YOUR OBJECTIVE: Instruction for the entries below: return the part that opens with the line containing "Après 9 ans" and closes with the line containing "schulzweig an der Schule geschlossen wurde.", exactly, and no pictures.

((

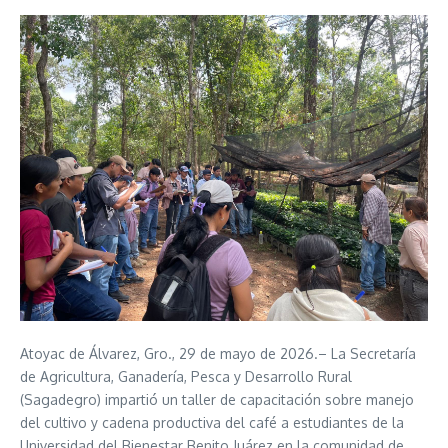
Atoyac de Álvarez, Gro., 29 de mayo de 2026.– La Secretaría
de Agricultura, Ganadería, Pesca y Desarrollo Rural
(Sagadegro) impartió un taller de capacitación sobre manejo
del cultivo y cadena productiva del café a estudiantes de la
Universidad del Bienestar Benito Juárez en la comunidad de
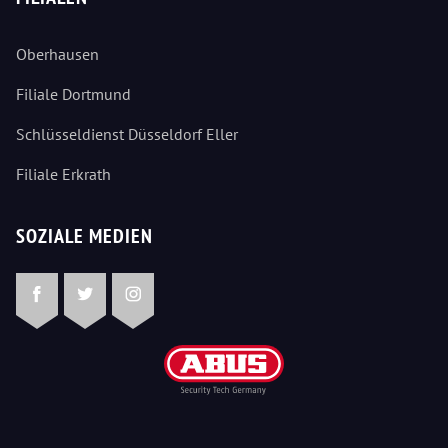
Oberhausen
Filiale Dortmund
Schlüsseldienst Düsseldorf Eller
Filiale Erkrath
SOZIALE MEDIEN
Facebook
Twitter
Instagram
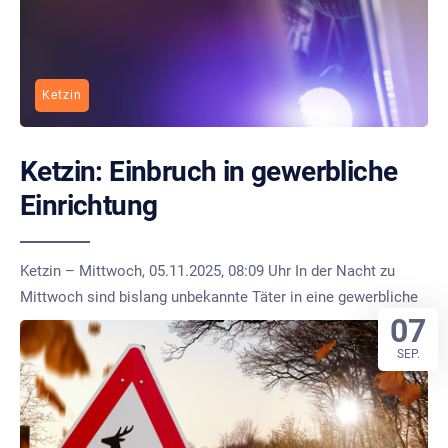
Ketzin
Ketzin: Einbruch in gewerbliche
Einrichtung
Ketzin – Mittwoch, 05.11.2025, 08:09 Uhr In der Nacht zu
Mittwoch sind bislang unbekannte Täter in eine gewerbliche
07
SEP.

))
((

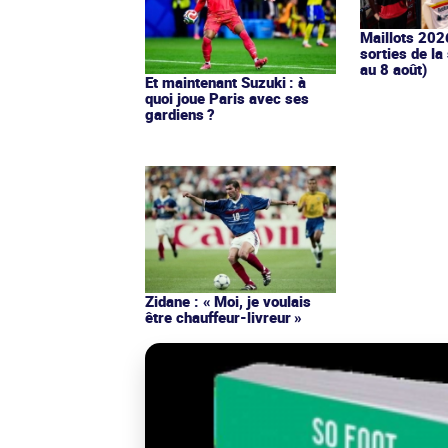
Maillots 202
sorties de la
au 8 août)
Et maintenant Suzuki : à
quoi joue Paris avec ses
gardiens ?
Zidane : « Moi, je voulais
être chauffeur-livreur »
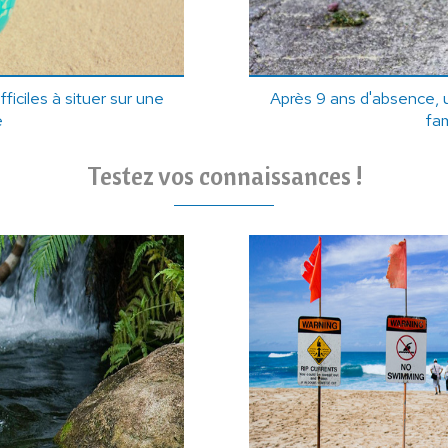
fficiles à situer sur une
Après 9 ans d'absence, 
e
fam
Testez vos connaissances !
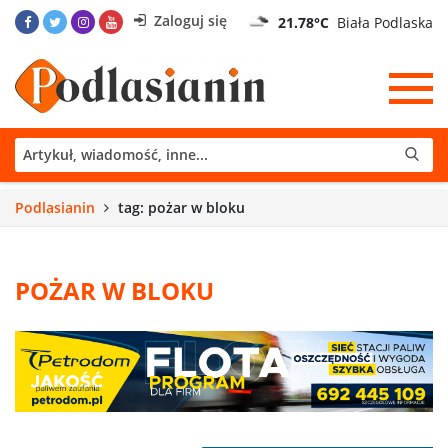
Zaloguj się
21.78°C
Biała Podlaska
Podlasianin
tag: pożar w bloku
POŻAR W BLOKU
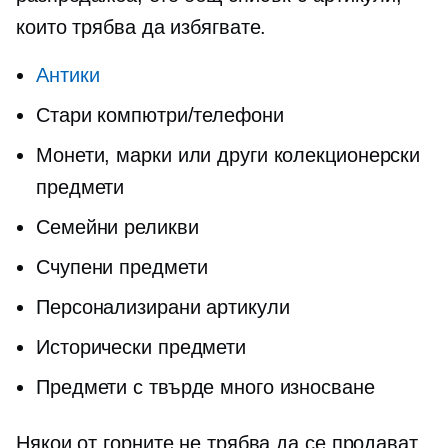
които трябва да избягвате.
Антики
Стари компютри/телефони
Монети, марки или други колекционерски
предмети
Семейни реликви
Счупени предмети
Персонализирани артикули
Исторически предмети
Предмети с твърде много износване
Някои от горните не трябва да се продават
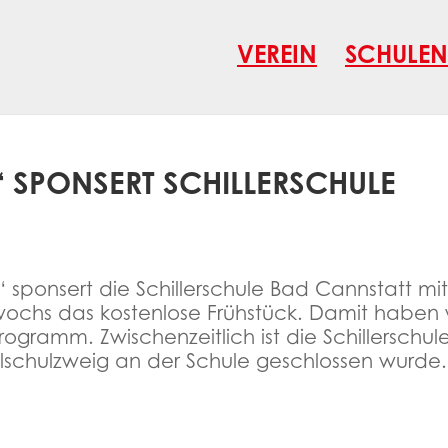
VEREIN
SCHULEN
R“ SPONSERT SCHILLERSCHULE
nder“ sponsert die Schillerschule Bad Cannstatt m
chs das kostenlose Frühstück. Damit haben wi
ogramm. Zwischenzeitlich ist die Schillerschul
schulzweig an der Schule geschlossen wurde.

))

WRITTEN ANSWER:
Après 9 ans d'absence, 
e
fam
Testez vos connaissances !
Zaloguj się
21.78°C
Biała Podlaska
Podlasianin
tag: pożar w bloku
POŻAR W BLOKU
които трябва да избягвате.
Антики
Стари компютри/телефони
Монети, марки или други колекционерски
предмети
Семейни реликви
Счупени предмети
Персонализирани артикули
Исторически предмети
Предмети с твърде много износване
Някои от горните не трябва да се продават
VEREIN
SCHULEN
R“ SPONSERT SCHILLERSCHULE
nder“ sponsert die Schillerschule Bad Cannstatt m
chs das kostenlose Frühstück. Damit haben wi
ogramm. Zwischenzeitlich ist die Schillerschul
schulzweig an der Schule geschlossen wurde.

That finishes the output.